Уже стали различимы темные силуэты мужчин в «канарейке», даже было видно, что двое в форме, а один — в светлой рубашке. Галогены жгли глаза. Мигалка остервенело вращалась под заунывный вой сирены. Краем глаза Ладо заметил, что Анзор и Байрам упираются руками в потолок машины, и до него не сразу дошел страшный смысл этого жеста: в любую минуту машина могла перевернуться — так было больше шансов уцелеть.
— Давай швырнем? — Байрам вытащил лимонку.
— Ты что, свихнулся?! За лимонку они нас убьют! — отрубил Анзор. — Да и не спасет!
— Скоро грунт? Грунт скоро? — побелевшими губами спрашивал Гуга.
— Скоро, скоро… Лишь бы шлагбаум был открыт!
«Какой еще шлагбаум?» — ужаснулся Ладо. И тотчас Байрам крикнул:
— Открыт, открыт! Вот теперь, зёма, чуть-чуть тормози, не то передок разнесет к едрене фене!
Опять послышалось клацание тормозов. Ствол шлагбаума смотрел в небо. Дальше — густейший мрак. И тут грянули выстрелы. Что-то шваркнуло по крыше.
— Ложись! — заорал Байрам, и машина, подпрыгнув на рельсах переезда, понеслась по грунтовой. — Ложись!

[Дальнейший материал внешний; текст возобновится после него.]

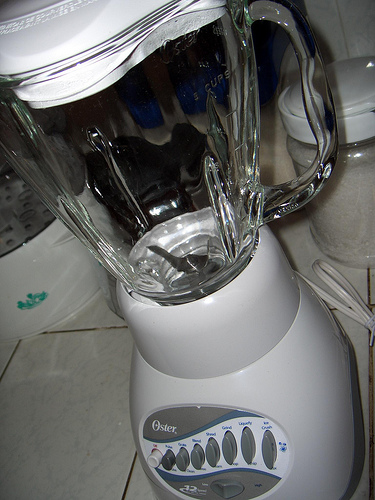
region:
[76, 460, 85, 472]
part of a surface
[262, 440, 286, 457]
part of a button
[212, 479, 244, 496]
part of a switch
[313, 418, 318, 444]
edge of a kettle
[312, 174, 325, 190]
part of an handle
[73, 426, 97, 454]
part of a tile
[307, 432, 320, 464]
side of a jug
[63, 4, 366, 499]
Oster twelve speed blender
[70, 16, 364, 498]
white twelve speed blender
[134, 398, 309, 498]
Oster brand blender push button controls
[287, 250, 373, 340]
white cord to blender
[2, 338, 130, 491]
marble tile appearance countertop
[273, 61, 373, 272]
kitchen storage jar with white contents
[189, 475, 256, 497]
power control for Oster blender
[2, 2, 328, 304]
heavy clear glass pitcher style blender jar with cover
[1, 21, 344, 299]
Oster six cup glass jar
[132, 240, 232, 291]
Oster blender blade cutter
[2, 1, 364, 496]
white oster blender in kitchen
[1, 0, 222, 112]
white blender lid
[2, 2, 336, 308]
glass beaker blender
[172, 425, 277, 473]
small light gray buttons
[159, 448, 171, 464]
dark gray button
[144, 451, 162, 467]
small white button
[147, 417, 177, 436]
white oster symbol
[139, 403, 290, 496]
blue and gray lebel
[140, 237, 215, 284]
gray metal blender blades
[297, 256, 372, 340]
white cable of oster blender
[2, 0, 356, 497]
a white electric blender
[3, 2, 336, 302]
clear glass blender jar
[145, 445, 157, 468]
white push button controller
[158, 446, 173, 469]
grey push button controller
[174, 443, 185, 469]
grey push button controller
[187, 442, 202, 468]
grey push button controller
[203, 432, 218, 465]
grey push button controller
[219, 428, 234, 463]
grey push button controller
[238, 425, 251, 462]
grey push button controller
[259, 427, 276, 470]
grey push button controller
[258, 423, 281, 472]
This is a button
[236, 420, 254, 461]
This is a button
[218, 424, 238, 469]
This is a button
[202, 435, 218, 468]
This is a button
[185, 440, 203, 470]
This is a button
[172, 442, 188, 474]
This is a button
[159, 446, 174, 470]
This is a button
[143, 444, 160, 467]
This is a button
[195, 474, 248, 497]
This is a button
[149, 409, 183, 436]
This is a brand name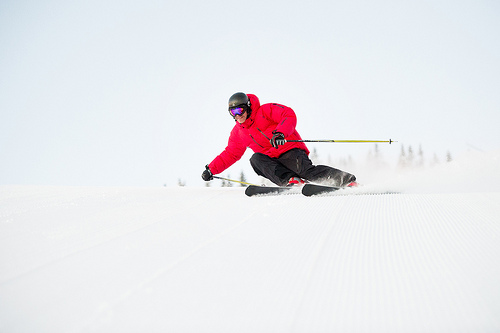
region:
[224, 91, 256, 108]
man has black helmet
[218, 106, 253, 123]
man has blue goggles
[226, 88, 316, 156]
red and black coat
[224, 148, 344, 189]
man has black pants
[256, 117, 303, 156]
man has black gloves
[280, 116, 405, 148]
black and yellow poles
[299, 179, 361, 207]
red and black skis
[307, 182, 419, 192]
skis kicking up snow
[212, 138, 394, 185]
two black and yellow ski poles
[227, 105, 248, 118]
black frame protective goggles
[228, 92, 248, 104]
the top of a helmet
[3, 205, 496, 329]
snow covering the mountain slope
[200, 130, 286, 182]
a pair of winter gloves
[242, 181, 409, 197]
a pair of black skis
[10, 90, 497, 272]
a man skiing on the snow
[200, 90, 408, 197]
a skier wearing ski gear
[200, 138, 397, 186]
two ski poles in the skier's hands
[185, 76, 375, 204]
skier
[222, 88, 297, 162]
red jacket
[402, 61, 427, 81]
white clouds in blue sky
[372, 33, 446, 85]
white clouds in blue sky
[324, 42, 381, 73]
white clouds in blue sky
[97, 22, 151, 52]
white clouds in blue sky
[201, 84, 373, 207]
A person snow skiing.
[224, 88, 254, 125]
A black safety helmet.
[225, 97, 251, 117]
A pair of ski goggles.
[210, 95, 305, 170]
A red winter jacket.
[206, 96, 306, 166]
A long sleeve jacket.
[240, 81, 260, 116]
A hood on the jacket.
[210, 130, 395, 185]
Skier with a pair of ski poles in both hands.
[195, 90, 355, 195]
Skier wearing a pair of skis.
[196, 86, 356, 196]
Skier wearing a pair of black gloves.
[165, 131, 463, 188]
A row of trees in the background.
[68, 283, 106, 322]
White snow covering the ground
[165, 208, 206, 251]
White snow covering the ground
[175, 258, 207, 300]
White snow covering the ground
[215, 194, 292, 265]
White snow covering the ground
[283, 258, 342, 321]
White snow covering the ground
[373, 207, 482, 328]
White snow covering the ground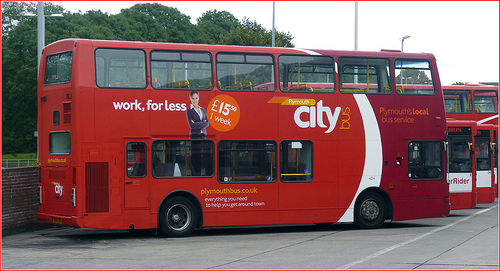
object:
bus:
[34, 38, 452, 237]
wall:
[1, 166, 47, 237]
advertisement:
[114, 89, 240, 140]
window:
[215, 51, 276, 92]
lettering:
[201, 186, 266, 209]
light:
[45, 13, 64, 18]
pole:
[36, 1, 49, 75]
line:
[337, 204, 498, 269]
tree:
[0, 0, 297, 157]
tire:
[160, 195, 200, 238]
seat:
[174, 80, 190, 89]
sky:
[0, 0, 500, 86]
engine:
[38, 164, 79, 217]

«Витьки» полезли под сиденья.
Ударил еще выстрел. Зазвенело заднее стекло, осколки посыпались внутрь. И тут Ладо, не успевший понять, что за ветер завихрился в машине, случайно заметил, что галогены отстают. Он вжался в угол и зачарованно следил, как желтые глаза отстают все больше и больше. Зрелище еще прекраснее, чем вид открытого шлагбаума…
Менты остались за переездом, на грунтовку не пошли. Точки галогенов вдруг разом исчезли.
— Испугались, твари, в лес нос совать! — торжествующе захохотал Байрам.
— Всэ! — закричали «витьки», отряхиваясь от стекол, которыми были густо обсыпаны.